◆ YOUR INSTRUCTIONS
Beneath this task are records; state how many of their lines hold the word "below", and nothing else.

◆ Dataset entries

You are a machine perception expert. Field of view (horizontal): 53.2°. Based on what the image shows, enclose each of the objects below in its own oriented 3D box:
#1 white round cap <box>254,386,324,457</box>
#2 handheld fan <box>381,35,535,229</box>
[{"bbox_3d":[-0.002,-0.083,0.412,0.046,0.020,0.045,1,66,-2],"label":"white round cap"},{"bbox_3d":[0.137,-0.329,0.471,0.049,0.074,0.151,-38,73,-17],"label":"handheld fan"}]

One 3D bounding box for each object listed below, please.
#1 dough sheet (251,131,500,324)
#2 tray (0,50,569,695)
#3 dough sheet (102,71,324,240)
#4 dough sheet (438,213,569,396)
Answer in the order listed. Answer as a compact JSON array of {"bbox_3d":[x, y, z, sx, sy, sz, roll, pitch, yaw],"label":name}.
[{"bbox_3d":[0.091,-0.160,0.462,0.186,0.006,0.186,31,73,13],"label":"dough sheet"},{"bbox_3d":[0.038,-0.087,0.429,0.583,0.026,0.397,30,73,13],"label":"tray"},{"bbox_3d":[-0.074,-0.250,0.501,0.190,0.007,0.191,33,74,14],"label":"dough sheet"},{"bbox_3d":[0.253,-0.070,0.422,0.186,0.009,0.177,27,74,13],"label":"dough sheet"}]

◆ ANSWER AREA
2